For the most part, RAID 0 and ccd perform very similarly for me.
Other than the issue of seeks, the main differences that I see are:
RAID can auto config, and ccd emits extra warnings that have me
worried. (Notice that these aren't performance differences.
(^&)
> "stripe size" of 1000 (not sure if that's total sectors per entire
> stripe, or per stripe width, or what :-} ) I'm guessing that this
> RAID set isn't performing anywhere close to optimal. :)
Probably not. But as long as I am close to the limit of what I
can expect an NFS server to deliver over 100 Mbs ethernet, I
won't worry too much about whether it might be optimal for the
occasional local access.
> > So, question #2:
> >
> > Why is there such a disparity (ahem) between the two benchmarks?
>
> RAIDframe has way more overhead when one is (effectively) writing to
> just a single disk?
Well, yes. Let me put it another way:
What is some of the overhead that makes RAID 0 perform significantly
slower (to my estimation) at seeking in these tests?
> > The disks were newfsed the same, using ffs. No use of tunefs was made.

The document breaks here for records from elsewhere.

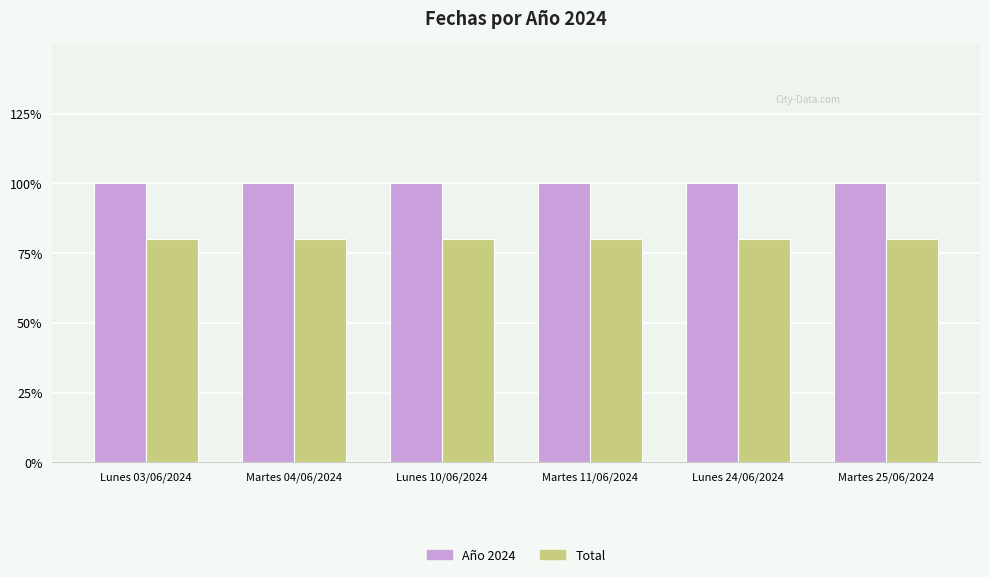

Rank the series by their average value, from lowest to highest.

Total, Año 2024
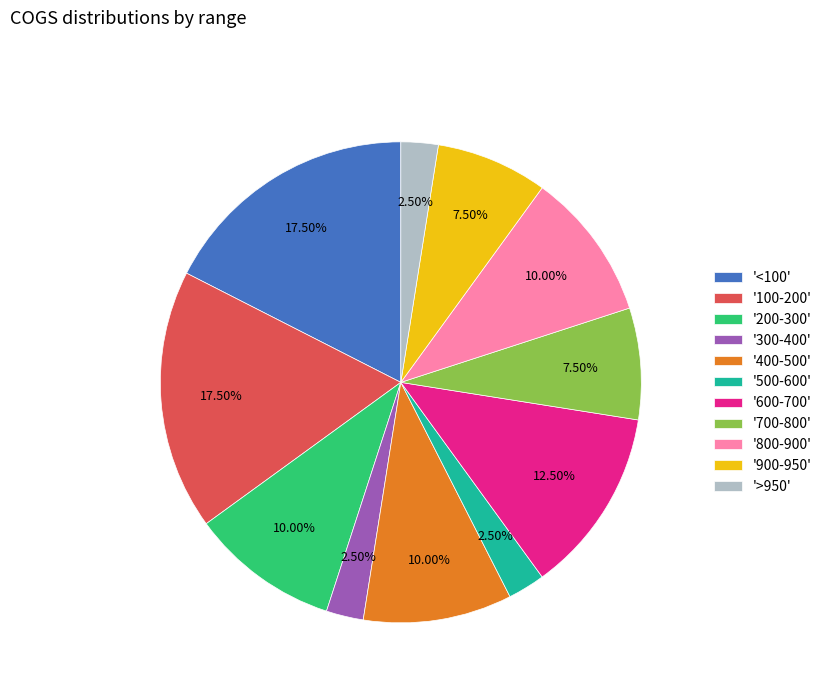

How many segments does this pie chart have?

11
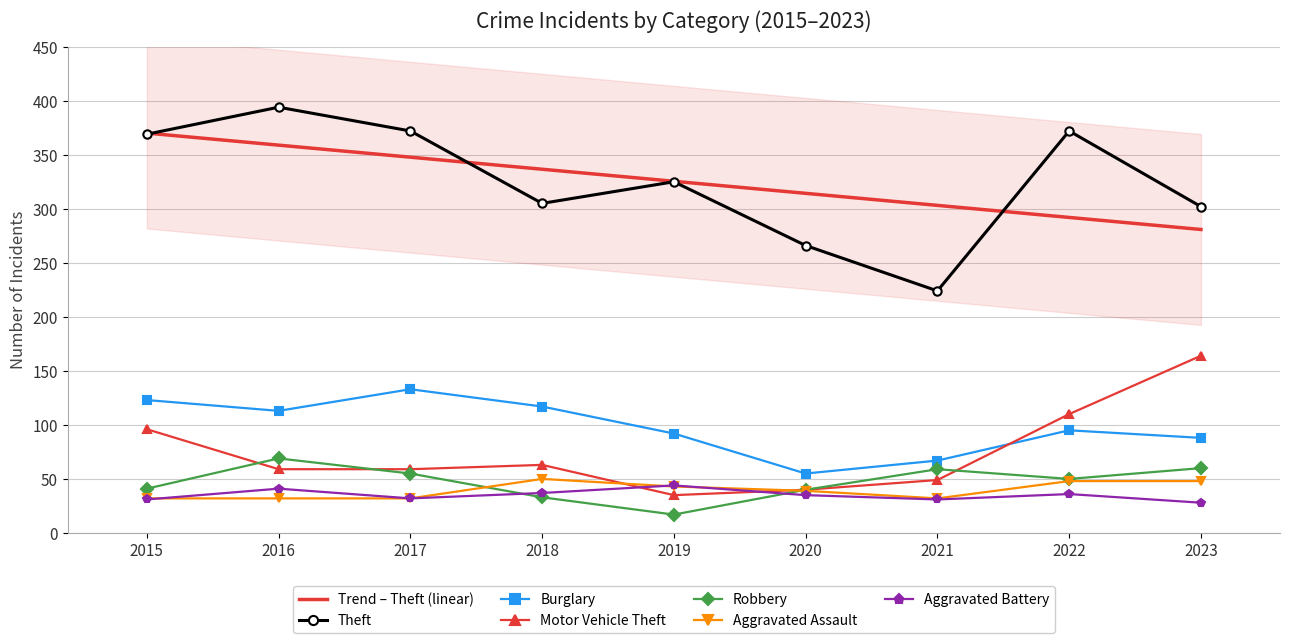

Between 2017 and 2018, which series saw the biggest shift?

Theft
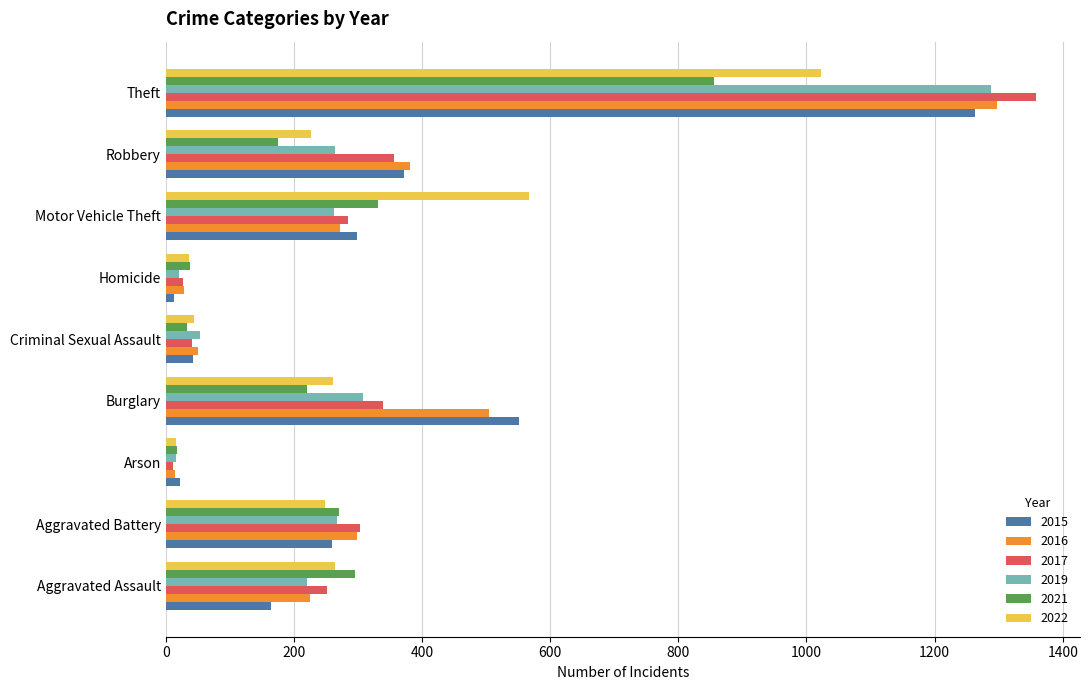

Read the 2022 value at Motor Vehicle Theft, to the nearest 100.

600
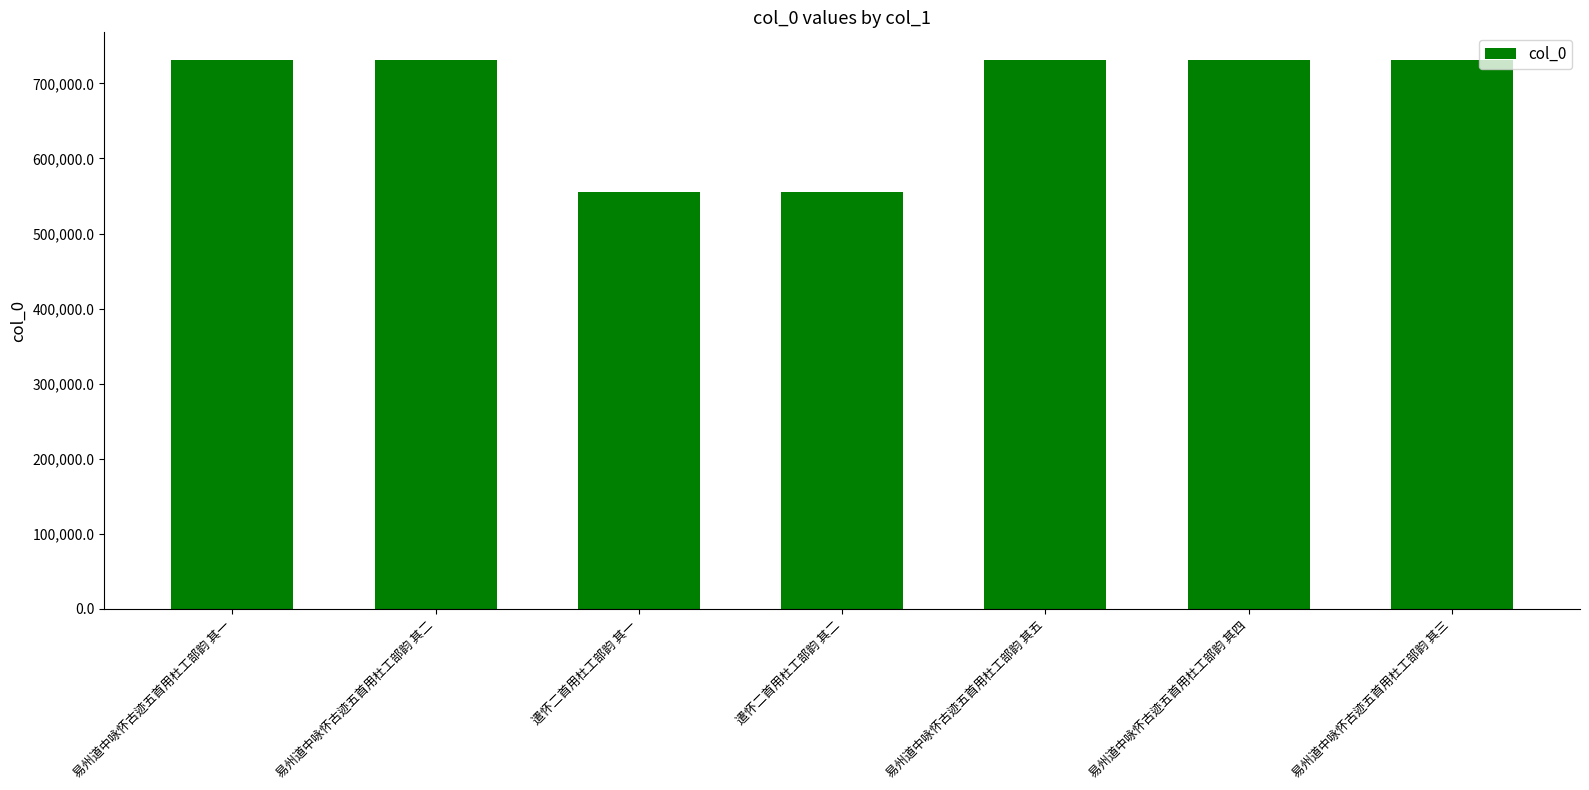

What is the minimum value shown in the chart?

555686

> > (I tried lfs, for giggles, but due to comments about stability when
> > lfs gets around 70% full or so, I will stick to ffs.)
> >
> >
> > If there is interest, I can post the bonnie++ results from 25 to 30
> > runs, including notes about the configuration of the disks. It's not
> > a huge pool of samples, and few runs were repeated on a single
> > configuration. But it may be of interest. Or not. (^&
>
> It is of interest, assuming there are some stripes in there
> that are in the 64K of data per stripe range :)
There should be. I'll see about cleaning up the summaries of the system
configurations a bit.
--
"I probably don't know what I'm talking about." http://www.olib.org/~rkr/